• **Exercise objective**: Which lines of the data include the string "hand"? List them all.

• **Information shown**:
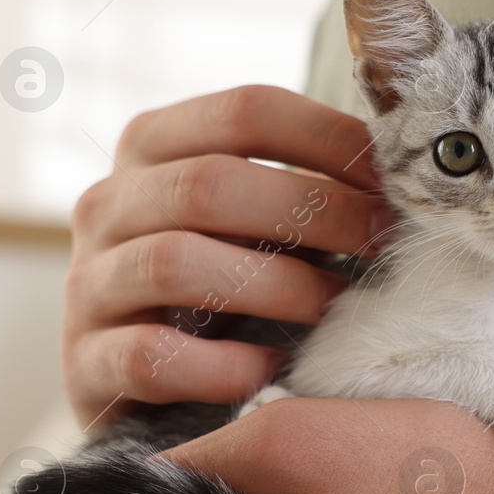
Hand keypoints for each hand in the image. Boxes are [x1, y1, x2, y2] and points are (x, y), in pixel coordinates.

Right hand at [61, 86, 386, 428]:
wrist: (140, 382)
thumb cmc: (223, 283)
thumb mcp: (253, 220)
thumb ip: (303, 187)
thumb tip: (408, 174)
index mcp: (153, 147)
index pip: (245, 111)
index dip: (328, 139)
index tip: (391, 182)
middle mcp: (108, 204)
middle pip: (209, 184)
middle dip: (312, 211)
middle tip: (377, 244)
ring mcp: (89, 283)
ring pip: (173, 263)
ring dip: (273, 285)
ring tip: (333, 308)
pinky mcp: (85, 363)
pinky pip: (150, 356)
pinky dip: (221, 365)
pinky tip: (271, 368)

---

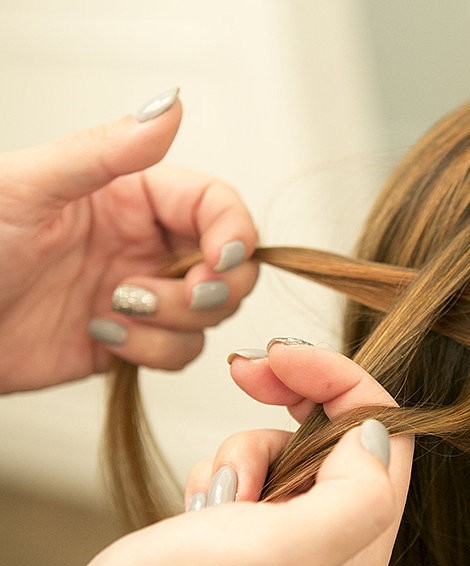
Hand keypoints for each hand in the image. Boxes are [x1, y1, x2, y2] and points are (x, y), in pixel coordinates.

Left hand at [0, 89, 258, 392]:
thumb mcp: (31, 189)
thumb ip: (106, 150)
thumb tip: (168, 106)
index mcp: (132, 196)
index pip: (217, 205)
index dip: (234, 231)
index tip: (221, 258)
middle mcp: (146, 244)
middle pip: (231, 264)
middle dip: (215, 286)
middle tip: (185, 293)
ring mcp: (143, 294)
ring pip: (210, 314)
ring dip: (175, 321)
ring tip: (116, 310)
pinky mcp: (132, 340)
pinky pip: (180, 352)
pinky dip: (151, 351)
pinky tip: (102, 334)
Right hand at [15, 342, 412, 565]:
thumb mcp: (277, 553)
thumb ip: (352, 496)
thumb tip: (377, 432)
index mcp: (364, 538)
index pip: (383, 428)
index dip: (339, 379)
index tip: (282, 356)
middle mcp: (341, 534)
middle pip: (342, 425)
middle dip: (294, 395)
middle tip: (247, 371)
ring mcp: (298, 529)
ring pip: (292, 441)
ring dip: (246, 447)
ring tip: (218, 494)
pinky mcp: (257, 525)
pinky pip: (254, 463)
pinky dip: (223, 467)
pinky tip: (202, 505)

• **Output for this exercise**:
Hand keypoints for each hand in the image. Boxes are [x1, y1, x2, y2] and points are (x, y), in pixel coordinates.
Right hand at [61, 86, 386, 428]:
Hand keypoints for each hand in the image. Boxes are [x1, y1, x2, y2] and points are (x, y), in pixel coordinates.
Left hand at [0, 89, 258, 392]:
Right hand at [15, 342, 412, 565]:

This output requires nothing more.